• Work to complete
Every entry below should be restated word for word, except for its images.

• Available records

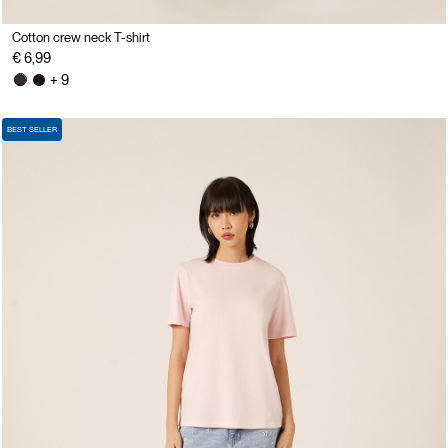
Cotton crew neck T-shirt
€ 6,99
+ 9
BEST SELLER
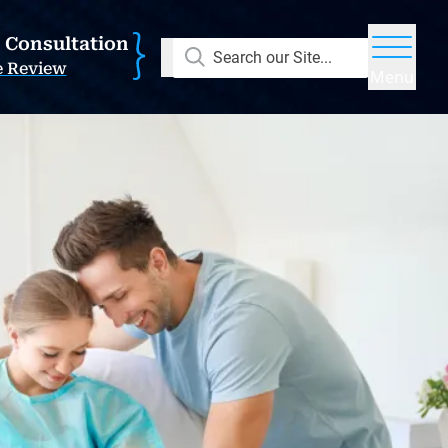
E Consultation
Search our Site...
e Review
Menu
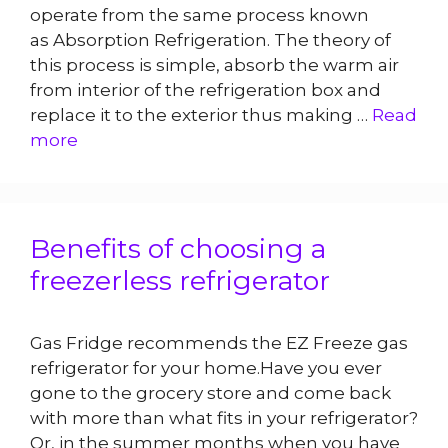
operate from the same process known
as Absorption Refrigeration. The theory of
this process is simple, absorb the warm air
from interior of the refrigeration box and
replace it to the exterior thus making …
Read
more
Benefits of choosing a
freezerless refrigerator
Gas Fridge recommends the EZ Freeze gas
refrigerator for your home.Have you ever
gone to the grocery store and come back
with more than what fits in your refrigerator?
Or, in the summer months when you have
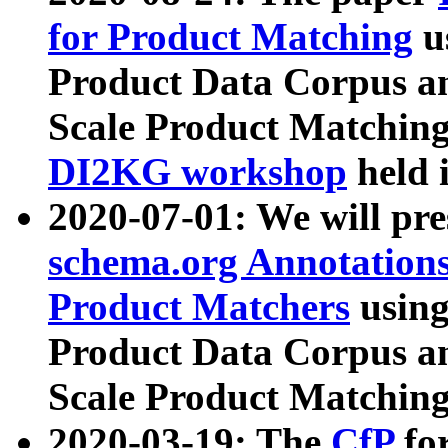
for Product Matching
u
Product Data Corpus a
Scale Product Matching
DI2KG workshop
held 
2020-07-01: We will pr
schema.org Annotations
Product Matchers
usin
Product Data Corpus a
Scale Product Matching
2020-03-19: The
CfP
fo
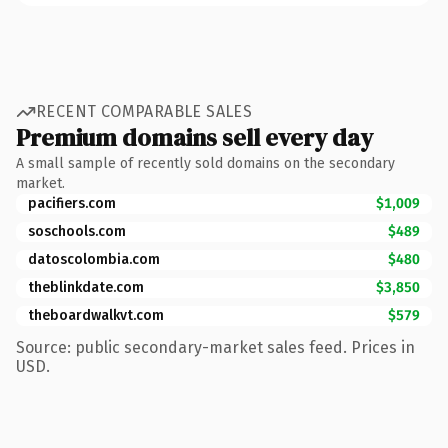
RECENT COMPARABLE SALES
Premium domains sell every day
A small sample of recently sold domains on the secondary
market.
pacifiers.com
$1,009
soschools.com
$489
datoscolombia.com
$480
theblinkdate.com
$3,850
theboardwalkvt.com
$579
Source: public secondary-market sales feed. Prices in
USD.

• Exercise output
Cotton crew neck T-shirt
€ 6,99
+ 9
BEST SELLER
E Consultation
Search our Site...
e Review
Menu
operate from the same process known
as Absorption Refrigeration. The theory of
this process is simple, absorb the warm air
from interior of the refrigeration box and
replace it to the exterior thus making …
Read
more
Benefits of choosing a
freezerless refrigerator
Gas Fridge recommends the EZ Freeze gas
refrigerator for your home.Have you ever
gone to the grocery store and come back
with more than what fits in your refrigerator?
Or, in the summer months when you have
for Product Matching
u
Product Data Corpus a
Scale Product Matching
DI2KG workshop
held 
2020-07-01: We will pr
schema.org Annotations
Product Matchers
usin
Product Data Corpus a
Scale Product Matching
2020-03-19: The
CfP
fo
RECENT COMPARABLE SALES
Premium domains sell every day
A small sample of recently sold domains on the secondary
market.
pacifiers.com
$1,009
soschools.com
$489
datoscolombia.com
$480
theblinkdate.com
$3,850
theboardwalkvt.com
$579
Source: public secondary-market sales feed. Prices in
USD.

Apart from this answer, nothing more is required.